Around 1,100 Indian students are currently in Ukraine though most of those pursuing medical education in that country have returned, the government told Lok Sabha on Friday.
The government has said all Indian citizens in Ukraine have been advised by the mission to ‘strictly’ follow the safety and security guidelines issued by the Ukrainian government and local authorities.
Around 1,100 Indian students are currently in Ukraine though most of those pursuing medical education in that country have returned, the government told Lok Sabha on Friday.
Replying to a question, Minister of State for External Affairs Meenakshi Lekhi said the Indian embassy in Kyiv had issued an advisory on October 25 asking all Indian citizens to immediately leave Ukraine by available means.
"While most of the Indian students pursuing medical education in Ukraine have returned to India since the conflict began, around 1100 Indian students are currently in Ukraine," she said.
Lekhi said all Indian citizens in Ukraine have been advised by the mission to "strictly" follow the safety and security guidelines issued by the Ukrainian government and local authorities.

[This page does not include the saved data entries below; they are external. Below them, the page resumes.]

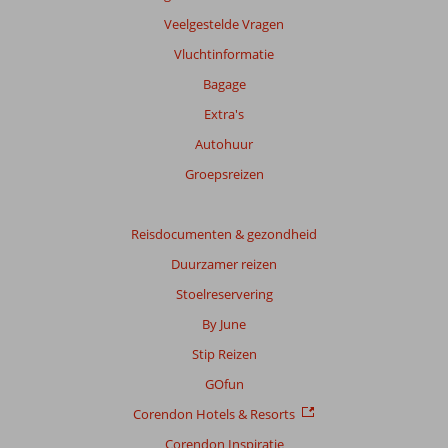
garanderen.
Veelgestelde Vragen
Meer
Vluchtinformatie
info
over
Bagage
onze
Extra's
beoordelingen.
Autohuur
Totale
Groepsreizen
score
Gebaseerd
Reisdocumenten & gezondheid
op:
Duurzamer reizen
249
beoordelingen
Stoelreservering
By June
Stip Reizen
Scoreverdeling
Algemene indruk
8,3
Eten
7,9
GOfun
Ligging
8,4
Kamers
7,5
Corendon Hotels & Resorts
Service
8,6
Kindvriendelijk
7,5
Prijs/kwaliteit
8,0
Wifi kwaliteit
6,7
Corendon Inspiratie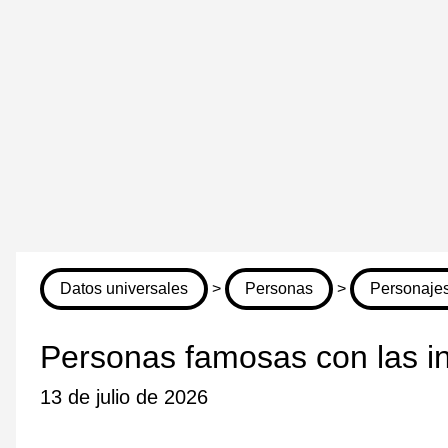
Datos universales
>
Personas
>
Personajes
Personas famosas con las in
13 de julio de 2026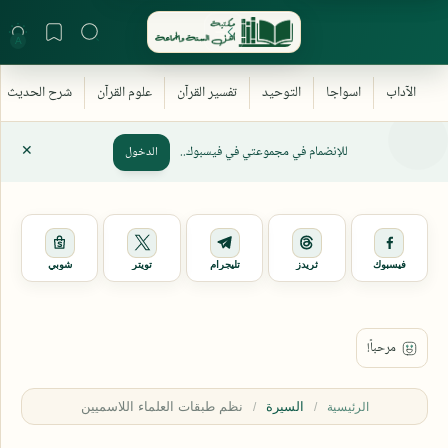
للإنضمام في مجموعتي في فيسبوك..
الدخول
فيسبوك
ثريدز
تليجرام
تويتر
شوبي
السيرة
الرئيسية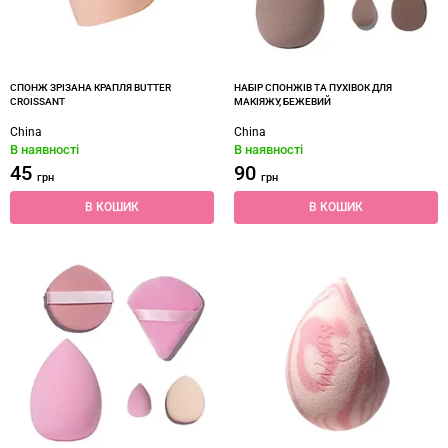
СПОНЖ ЗРІЗАНА КРАПЛЯ BUTTER
НАБІР СПОНЖІВ ТА ПУХІВОК ДЛЯ
CROISSANT
МАКІЯЖУ, БЕЖЕВИЙ
China
China
В наявності
В наявності
45
90
грн
грн
В КОШИК
В КОШИК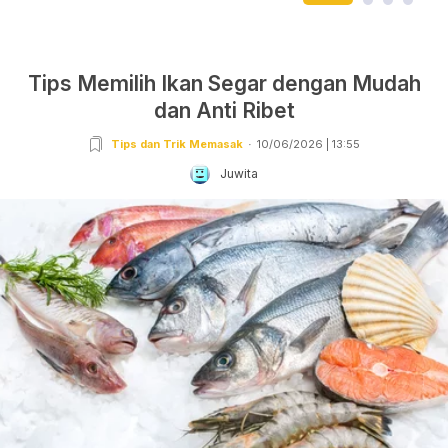
Tips Memilih Ikan Segar dengan Mudah
dan Anti Ribet
Tips dan Trik Memasak
10/06/2026 | 13:55
Juwita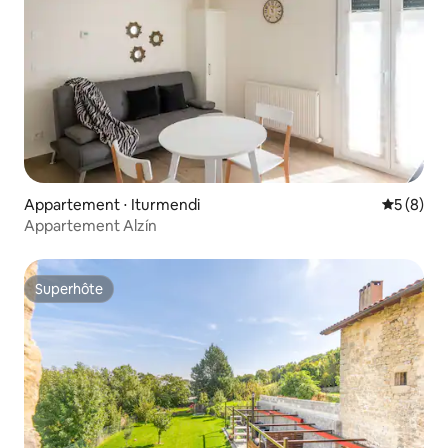
Appartement ⋅ Iturmendi
Évaluatio
5 (8)
Appartement Alzín
Superhôte
Superhôte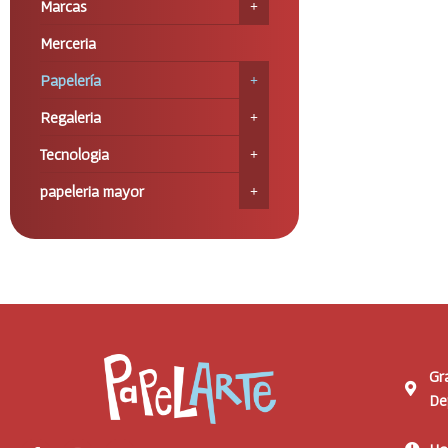
Marcas
Merceria
Papelería
Regaleria
Tecnologia
papeleria mayor
Gr
De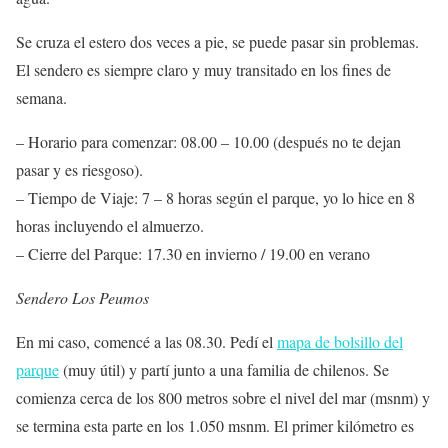
Se cruza el estero dos veces a pie, se puede pasar sin problemas.
El sendero es siempre claro y muy transitado en los fines de
semana.
– Horario para comenzar: 08.00 – 10.00 (después no te dejan
pasar y es riesgoso).
– Tiempo de Viaje: 7 – 8 horas según el parque, yo lo hice en 8
horas incluyendo el almuerzo.
– Cierre del Parque: 17.30 en invierno / 19.00 en verano
Sendero Los Peumos
En mi caso, comencé a las 08.30. Pedí el
mapa de bolsillo del
parque
(muy útil) y partí junto a una familia de chilenos. Se
comienza cerca de los 800 metros sobre el nivel del mar (msnm) y
se termina esta parte en los 1.050 msnm. El primer kilómetro es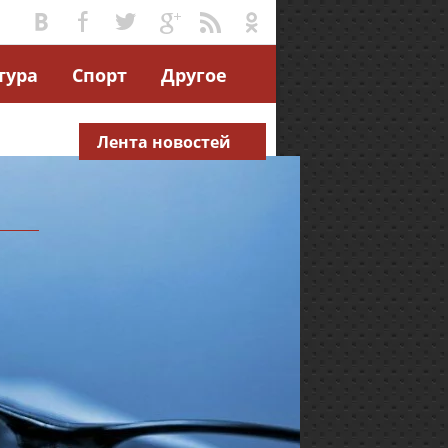
тура
Спорт
Другое
Лента новостей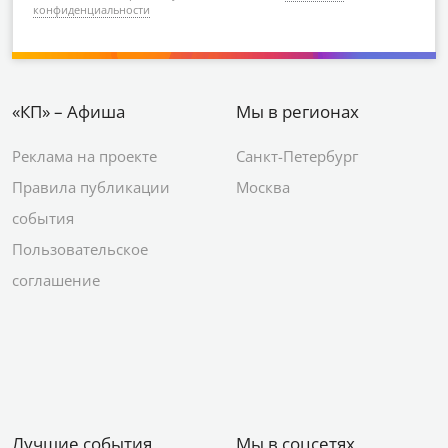
конфиденциальности
«КП» – Афиша
Мы в регионах
Реклама на проекте
Санкт-Петербург
Правила публикации
Москва
события
Пользовательское
соглашение
Лучшие события
Мы в соцсетях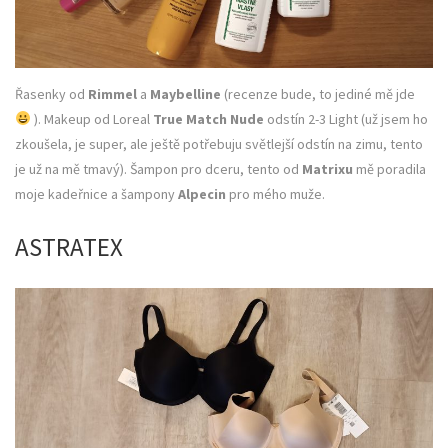
Řasenky od
Rimmel
a
Maybelline
(recenze bude, to jediné mě jde
). Makeup od Loreal
True Match Nude
odstín 2-3 Light (už jsem ho
zkoušela, je super, ale ještě potřebuju světlejší odstín na zimu, tento
je už na mě tmavý). Šampon pro dceru, tento od
Matrixu
mě poradila
moje kadeřnice a šampony
Alpecin
pro mého muže.
ASTRATEX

"The mission, in its advisory, had also provided information about available options to Indian citizens for crossing borders and it remains in touch with our nationals in Ukraine to provide help, when required," she said.

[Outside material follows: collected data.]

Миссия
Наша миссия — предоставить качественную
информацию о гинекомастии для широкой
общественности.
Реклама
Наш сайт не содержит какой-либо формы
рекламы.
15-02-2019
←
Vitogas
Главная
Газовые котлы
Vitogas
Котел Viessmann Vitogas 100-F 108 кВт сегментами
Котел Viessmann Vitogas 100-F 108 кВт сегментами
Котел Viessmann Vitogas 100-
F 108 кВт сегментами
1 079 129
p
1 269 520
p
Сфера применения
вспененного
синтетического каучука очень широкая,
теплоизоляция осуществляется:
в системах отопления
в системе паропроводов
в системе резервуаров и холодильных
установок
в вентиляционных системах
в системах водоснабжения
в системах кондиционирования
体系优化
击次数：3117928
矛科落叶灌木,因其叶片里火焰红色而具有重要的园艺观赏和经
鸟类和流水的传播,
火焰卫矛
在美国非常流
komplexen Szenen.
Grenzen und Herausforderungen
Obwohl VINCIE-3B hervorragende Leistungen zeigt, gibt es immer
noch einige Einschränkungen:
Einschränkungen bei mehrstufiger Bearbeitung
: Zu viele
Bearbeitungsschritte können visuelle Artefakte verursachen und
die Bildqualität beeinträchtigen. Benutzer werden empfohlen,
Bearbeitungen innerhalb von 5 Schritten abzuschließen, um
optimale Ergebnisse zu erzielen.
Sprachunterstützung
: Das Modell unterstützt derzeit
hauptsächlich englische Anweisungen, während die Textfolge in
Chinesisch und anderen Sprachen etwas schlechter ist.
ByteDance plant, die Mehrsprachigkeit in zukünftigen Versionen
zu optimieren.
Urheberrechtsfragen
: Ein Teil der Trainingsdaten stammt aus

The minister also noted the steps initiated by the National Medical Commission (NMC) to help the Indian medical students whose courses in Ukraine were affected because of the conflict.
Lekhi said the NMC, through a public notice dated July 28, 2022, devised a scheme under which Indian students, who were in the last year of their undergraduate medical course but had to leave their foreign institute and completed their studies with certificate of completion of course from their institute by June 2022, will be permitted to appear in the Foreign Medical Graduate (FMG) examination.
"Thereafter, upon qualifying the FMG examination, such foreign medical graduates are required to undergo "Compulsory Rotating Medical Internship" for two years to make up for the clinical training which could not be physically done by them during the undergraduate medicine course at the foreign institute, and also to familiarise themselves with the practice of medicine under Indian conditions.